Le quintet britannique Split Chain, venu des profondeurs électriques de Bristol, trace une trajectoire fulgurante dans le ciel du Metal émergent. Signés tout récemment chez Epitaph Records, les cinq musiciens livrent, avec Motionblur, leur premier album – une œuvre de onze titres sortie le 11 juillet, à la fois cri du cœur et passage de relais entre deux âges de la vie.

Motionblur, c’est d’abord un récit initiatique, celui d’une jeunesse en transit, d’âmes encore frémissantes aux frontières du monde adulte. Mais loin d’une simple chronique nostalgique, le disque s’érige en ode puissante à l’adolescence, Ses vertiges, ses failles, ses élans. Il en épouse les contours flous, les déchirures, les exaltations. Car derrière la rugosité des riffs et les nappes saturées se dessinent des thèmes universels et douloureusement contemporains : la santé mentale, les relations toxiques, l’identité qui vacille et se reconstruit dans les éclats du chaos.
Décrit par le bassiste Tom Davies comme une exploration intime du passage à l’âge adulte, Motionblur est une œuvre dense, tour à tour introspective et cathartique. Un disque qui ne craint pas les contrastes : il alterne les lentes montées d’angoisse et les rafales de colère, la lourde mélancolie des souvenirs et l’adrénaline brutale du présent. C’est un labyrinthe émotionnel où l’on s’égare volontiers, guidé par une voix tantôt spectrale, tantôt furieuse.

La musique de Split Chain évoque irrésistiblement certains géants des années 90 : Deftones, Helmet, Hum, sans jamais sombrer dans l’imitation servile. Leur signature sonore repose sur une tension constante : le chant clair et atmosphérique de Bert Martinez‑Cowles plane au-dessus de riffs massifs, simples mais écrasants, construisant un mur du son maîtrisé avec une rare précision. Chaque note semble pesée, chaque rupture pensée pour laisser s’exprimer la faille. La production, ample sans être excessive, laisse respirer les nuances tout en maintenant une intensité viscérale.
Dès les premières secondes, une certitude s’impose : le groupe sait où il va, et plus encore, pourquoi il y va. Les guitares cisaillent l’espace, les percussions résonnent comme des coups portés à l’intérieur de soi, et la voix de Martinez‑Cowles se fait le vecteur d’une lutte intérieure intense, non pas une plainte, mais un exutoire, un cri pour recoller les morceaux de ce qui fut brisé.

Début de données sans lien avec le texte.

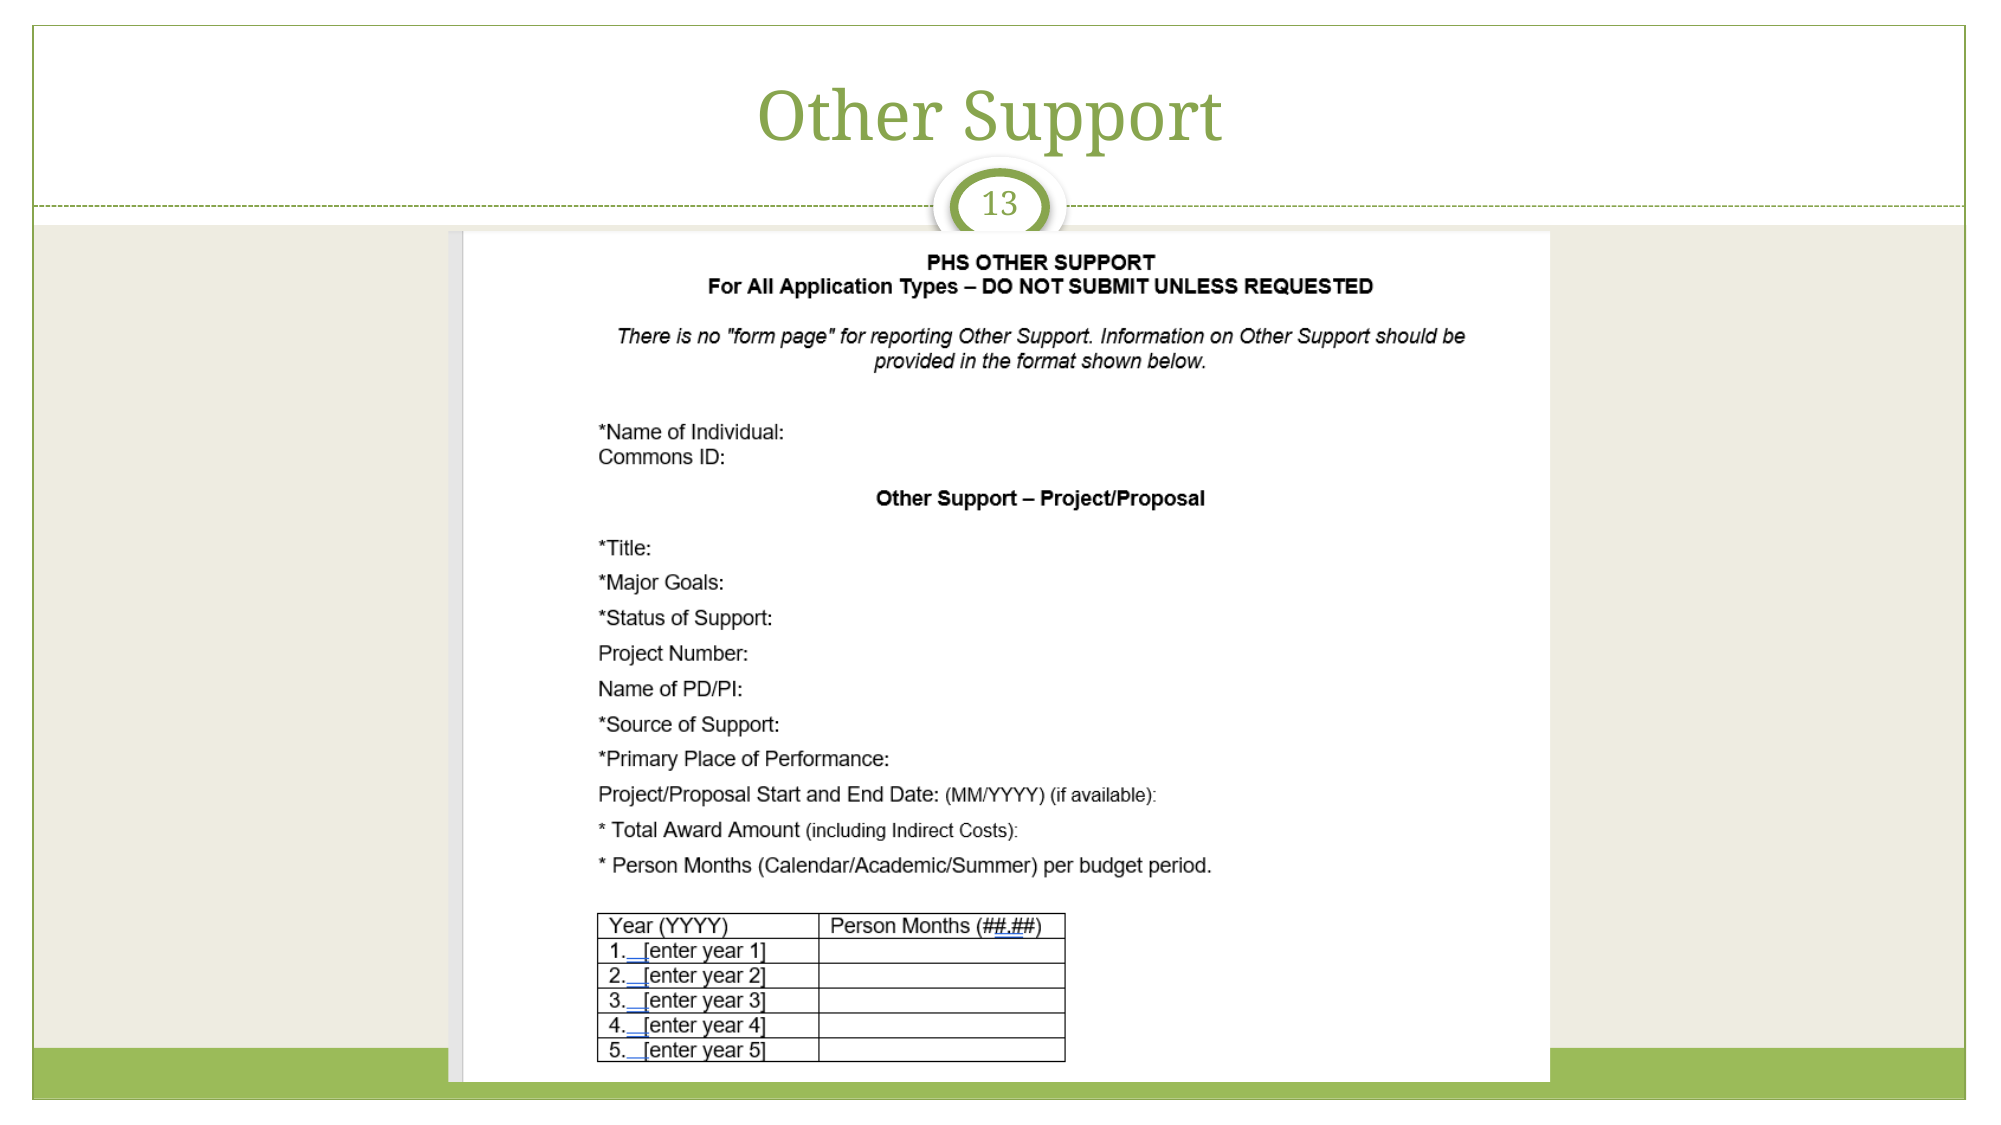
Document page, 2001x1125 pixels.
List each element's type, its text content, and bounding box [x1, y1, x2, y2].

title Other Support [65, 37, 1933, 162]
slide_number 13 [950, 168, 1050, 229]
picture [448, 231, 1551, 1082]
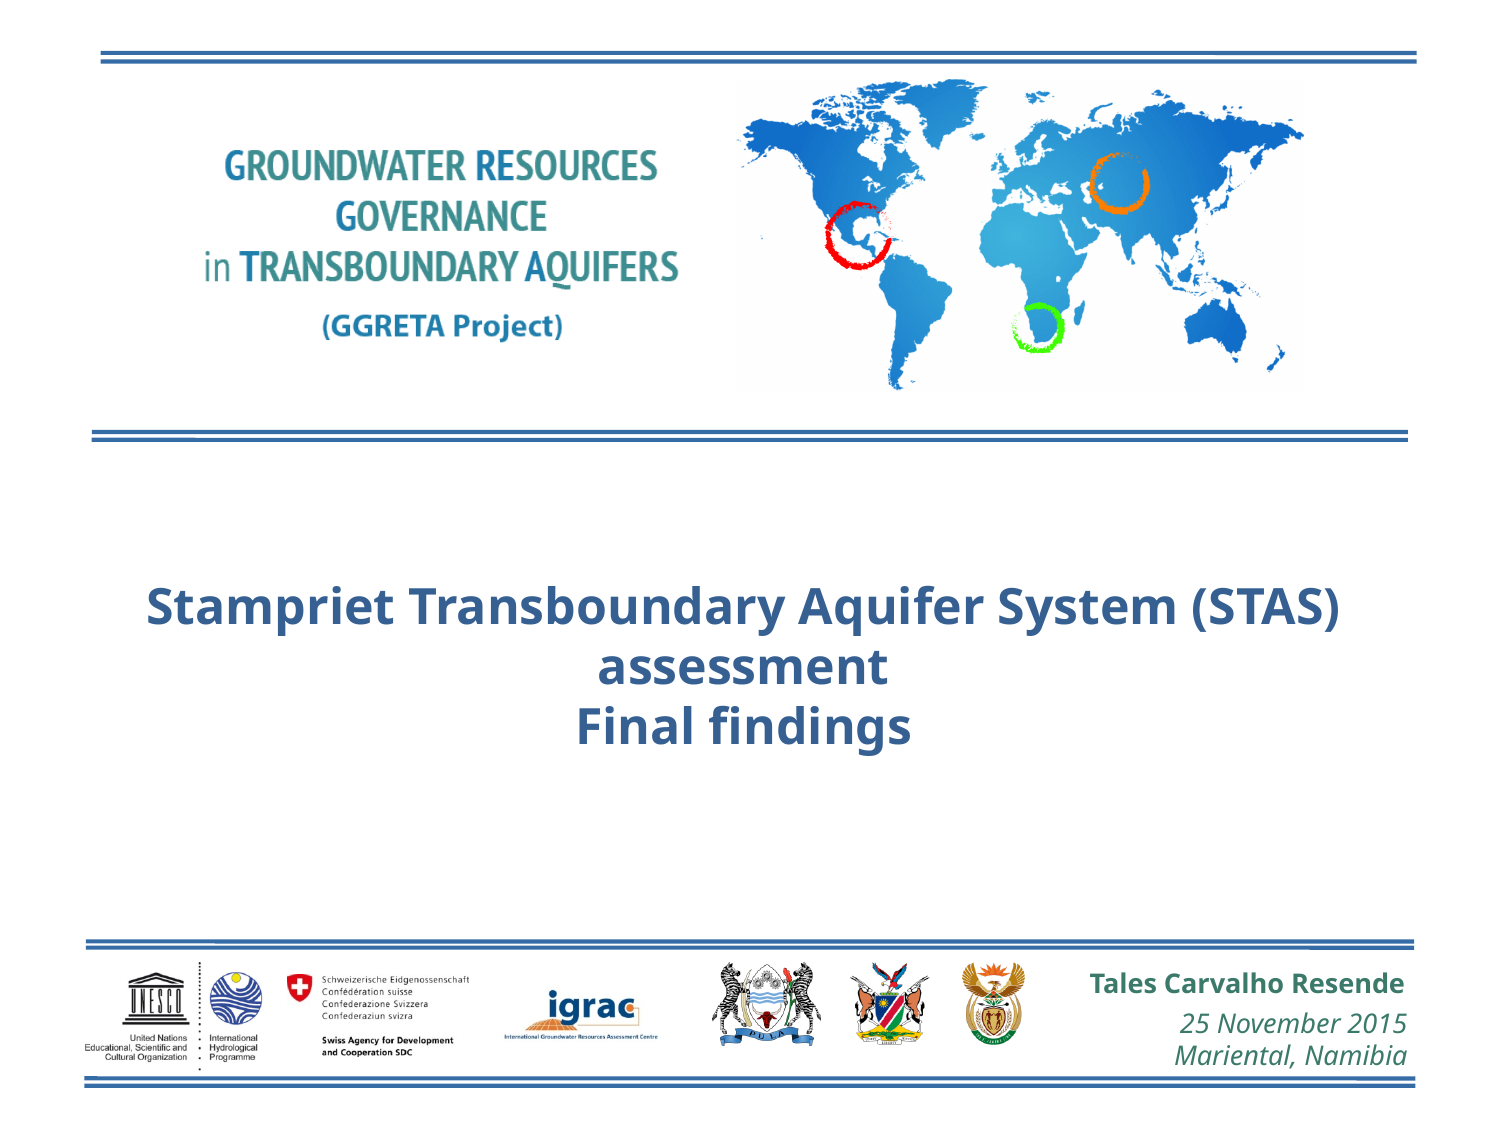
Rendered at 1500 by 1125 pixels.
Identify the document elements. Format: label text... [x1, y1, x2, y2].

Parmi les titres phares, Subside se détache avec sa puissance frontale, brute et incisive, véritable condensé de rage canalisée, tandis que bored. tired. torn explore des sphères plus aériennes, quasi oniriques. Cette capacité à naviguer entre ciel et gouffre, entre grunge, néo-metal et shoegaze, forge l’identité mouvante du groupe : à la fois rageur et vulnérable.
En à peine plus de quarante minutes, Split Chain impose une esthétique, un souffle, un équilibre subtil entre fragilité et puissance. L’album n’est pas exempt d’aspérités : certains morceaux s’éclipsent trop tôt, frôlant un climax qui ne vient jamais, et l’ombre de leurs influences rôde encore un peu trop près. Mais c’est justement dans ces imperfections, dans ces hésitations et ces élans bruts, que réside toute la beauté d’un premier disque : une œuvre en mouvement, vivante, portée par l’urgence de dire.
Motionblur n’est pas seulement un album : c’est un flou en accéléré, une cicatrice qui vibre encore, un premier cri jeté dans le vide, avec la foi brutale et sincère de ceux qui n’ont rien à perdre, sauf eux-mêmes.